Her career spanned over 60 years, but she was best known to millions of viewers in the 1970s as Fletcher’s daughter Ingrid, opposite Ronnie Barker in ‘Porridge’, a role she reprised in ‘Going Straight’, alongside Richard Beckinsale and Nicholas Lyndhurst.
Patricia will be forever remembered as an outstanding feed for comedy greats, such as the Two Ronnies and, of course, her appearances with Morecambe & Wise. In the late 1970s, Patricia was seen every Saturday night as Eth in ‘The Glums’, opposite lan Lavender and Jimmy Edwards.
Patricia was a soap stalwart, starting out in 1961, when she was only 19, in the little-remembered ‘Home Tonight’, an early soap, broadcast live five nights a week. Over many years, she appeared in countless episodes of ‘EastEnders’, ‘Coronation Street’, ‘Emmerdale’ and others, as well as playing Gwen Lockhead in the ill-fated soap opera ‘Eldorado’ in the early 1990s.

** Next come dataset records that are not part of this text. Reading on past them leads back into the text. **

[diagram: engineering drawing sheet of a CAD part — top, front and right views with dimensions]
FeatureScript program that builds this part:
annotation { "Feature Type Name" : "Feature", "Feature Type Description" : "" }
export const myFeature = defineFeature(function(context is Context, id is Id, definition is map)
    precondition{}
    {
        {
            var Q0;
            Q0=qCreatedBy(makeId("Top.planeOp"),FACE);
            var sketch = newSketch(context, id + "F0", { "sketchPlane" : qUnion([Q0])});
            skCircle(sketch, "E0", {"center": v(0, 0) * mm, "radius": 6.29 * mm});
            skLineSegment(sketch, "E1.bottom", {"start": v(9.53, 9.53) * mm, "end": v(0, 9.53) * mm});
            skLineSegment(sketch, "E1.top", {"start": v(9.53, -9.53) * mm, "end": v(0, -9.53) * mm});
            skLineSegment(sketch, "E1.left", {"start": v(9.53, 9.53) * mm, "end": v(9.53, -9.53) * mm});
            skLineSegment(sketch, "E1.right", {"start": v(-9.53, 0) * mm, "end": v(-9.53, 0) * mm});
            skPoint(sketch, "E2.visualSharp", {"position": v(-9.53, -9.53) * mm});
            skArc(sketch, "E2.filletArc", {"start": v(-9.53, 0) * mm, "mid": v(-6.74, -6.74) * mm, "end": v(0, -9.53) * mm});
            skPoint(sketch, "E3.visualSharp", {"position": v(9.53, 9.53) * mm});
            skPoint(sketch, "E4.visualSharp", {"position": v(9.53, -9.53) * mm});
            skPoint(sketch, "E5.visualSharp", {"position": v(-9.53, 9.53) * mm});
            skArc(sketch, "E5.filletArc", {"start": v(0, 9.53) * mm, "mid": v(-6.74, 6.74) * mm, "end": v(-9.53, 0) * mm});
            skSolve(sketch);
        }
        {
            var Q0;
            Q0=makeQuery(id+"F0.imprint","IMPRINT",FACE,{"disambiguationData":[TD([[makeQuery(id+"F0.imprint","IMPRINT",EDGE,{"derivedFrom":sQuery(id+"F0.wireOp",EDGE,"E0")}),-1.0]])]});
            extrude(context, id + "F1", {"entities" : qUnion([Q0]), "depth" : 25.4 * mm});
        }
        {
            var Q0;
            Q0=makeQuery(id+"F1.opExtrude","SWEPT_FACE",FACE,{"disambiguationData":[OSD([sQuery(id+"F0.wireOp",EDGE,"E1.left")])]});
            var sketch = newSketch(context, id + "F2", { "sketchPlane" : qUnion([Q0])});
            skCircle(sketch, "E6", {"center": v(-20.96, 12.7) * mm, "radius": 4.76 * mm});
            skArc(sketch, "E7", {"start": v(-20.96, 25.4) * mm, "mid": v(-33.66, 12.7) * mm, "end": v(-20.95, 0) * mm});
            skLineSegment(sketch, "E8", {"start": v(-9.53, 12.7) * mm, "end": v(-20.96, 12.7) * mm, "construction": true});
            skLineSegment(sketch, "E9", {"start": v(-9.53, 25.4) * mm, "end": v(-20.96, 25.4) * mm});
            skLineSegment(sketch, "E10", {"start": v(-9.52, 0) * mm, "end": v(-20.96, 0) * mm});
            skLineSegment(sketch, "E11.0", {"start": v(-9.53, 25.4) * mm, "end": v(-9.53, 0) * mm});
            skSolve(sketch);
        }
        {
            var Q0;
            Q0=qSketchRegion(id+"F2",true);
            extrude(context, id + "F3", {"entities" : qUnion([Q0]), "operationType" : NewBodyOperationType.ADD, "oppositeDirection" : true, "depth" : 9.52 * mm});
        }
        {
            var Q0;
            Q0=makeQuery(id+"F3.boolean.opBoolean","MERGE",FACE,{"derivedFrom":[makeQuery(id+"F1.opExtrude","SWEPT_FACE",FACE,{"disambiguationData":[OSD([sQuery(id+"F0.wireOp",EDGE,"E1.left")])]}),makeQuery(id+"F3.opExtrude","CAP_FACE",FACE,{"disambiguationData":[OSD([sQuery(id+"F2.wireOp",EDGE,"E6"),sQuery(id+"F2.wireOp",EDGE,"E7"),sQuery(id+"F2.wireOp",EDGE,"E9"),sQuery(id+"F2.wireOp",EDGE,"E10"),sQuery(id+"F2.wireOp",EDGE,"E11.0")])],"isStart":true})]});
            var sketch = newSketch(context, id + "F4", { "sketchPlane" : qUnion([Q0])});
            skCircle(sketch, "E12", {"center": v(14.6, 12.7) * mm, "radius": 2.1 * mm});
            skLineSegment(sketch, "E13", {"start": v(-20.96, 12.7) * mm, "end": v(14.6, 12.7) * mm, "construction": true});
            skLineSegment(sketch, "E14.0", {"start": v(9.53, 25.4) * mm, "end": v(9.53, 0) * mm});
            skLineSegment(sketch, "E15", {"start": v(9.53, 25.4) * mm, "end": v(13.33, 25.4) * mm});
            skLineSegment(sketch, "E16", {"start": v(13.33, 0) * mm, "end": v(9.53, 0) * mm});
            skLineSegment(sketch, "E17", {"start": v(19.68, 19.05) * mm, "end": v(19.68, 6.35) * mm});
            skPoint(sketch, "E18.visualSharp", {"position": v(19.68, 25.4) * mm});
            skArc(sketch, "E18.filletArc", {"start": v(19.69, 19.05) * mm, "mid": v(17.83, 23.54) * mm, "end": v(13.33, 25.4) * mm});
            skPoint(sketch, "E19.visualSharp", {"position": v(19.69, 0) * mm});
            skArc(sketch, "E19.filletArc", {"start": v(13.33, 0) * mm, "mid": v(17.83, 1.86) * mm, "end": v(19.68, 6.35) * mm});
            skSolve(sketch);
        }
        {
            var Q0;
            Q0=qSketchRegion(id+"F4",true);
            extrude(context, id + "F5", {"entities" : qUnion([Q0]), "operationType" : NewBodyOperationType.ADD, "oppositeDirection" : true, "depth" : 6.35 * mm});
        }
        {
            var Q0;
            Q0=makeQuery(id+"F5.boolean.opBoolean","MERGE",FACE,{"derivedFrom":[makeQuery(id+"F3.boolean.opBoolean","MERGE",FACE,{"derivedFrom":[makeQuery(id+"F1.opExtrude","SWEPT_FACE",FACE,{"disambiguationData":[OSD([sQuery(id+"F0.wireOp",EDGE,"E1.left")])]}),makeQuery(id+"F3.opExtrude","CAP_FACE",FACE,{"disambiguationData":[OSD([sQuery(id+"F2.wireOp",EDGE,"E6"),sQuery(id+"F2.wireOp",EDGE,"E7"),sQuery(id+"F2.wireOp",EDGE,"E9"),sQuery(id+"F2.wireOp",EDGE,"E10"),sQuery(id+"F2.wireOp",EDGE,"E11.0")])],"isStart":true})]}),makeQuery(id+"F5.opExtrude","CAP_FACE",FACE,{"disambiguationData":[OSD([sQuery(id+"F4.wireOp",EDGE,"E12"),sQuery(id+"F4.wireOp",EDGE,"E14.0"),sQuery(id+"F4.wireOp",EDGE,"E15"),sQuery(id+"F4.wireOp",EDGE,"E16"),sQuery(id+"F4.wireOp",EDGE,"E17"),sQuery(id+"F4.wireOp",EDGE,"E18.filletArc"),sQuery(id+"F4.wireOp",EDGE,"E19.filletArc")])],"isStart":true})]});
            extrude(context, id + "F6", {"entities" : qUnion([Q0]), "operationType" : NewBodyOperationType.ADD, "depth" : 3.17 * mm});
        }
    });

Born in Bath in 1942, she discovered a talent for poetry reading at a young age, and at 16 went to study at the Bristol Old Vic Theatre School. She soon found success in repertory theatre and the West End, going on to Stratford where she joined the recently formed Royal Shakespeare Company when still a teenager. During that season, Patricia played Hermia in Peter Hall’s ‘A Midsummer Night’s Dream’, alongside Dames Judi Dench and Diana Rigg. When Hall asked Patricia to be in his film version of ‘The Dream’ several years later, she was already committed to starring in ‘The Odd Couple’ in the West End. Hall cast the then unknown Helen Mirren instead. Patricia often joked that: ‘Helen owes me for her career’.
Patricia continued to work right up until last year, playing the victim of a brutal rape in a heart-rending performance and monologue-to-camera in ITV’s ‘Manhunt’. She also worked with the current crop of comedians who recognised her talent in shows such as ‘Truth Seekers’, penned by Nick Frost, and ‘Defending the Guilty’, written by Alex McBride, with Patricia starring opposite Vicki Pepperdine and Katherine Parkinson.
Pattie (as she was known) will be sadly missed, not just by her friends, family and fellow professionals, but by her many fans who wrote letters right until the end.
Pattie lost her second husband Michael Kennedy in 2011 and is survived by her children, Angus, Jon and Hannah, from her first marriage to actor Robert McBain, her step-children, Sarah and Gavin, and grand-children.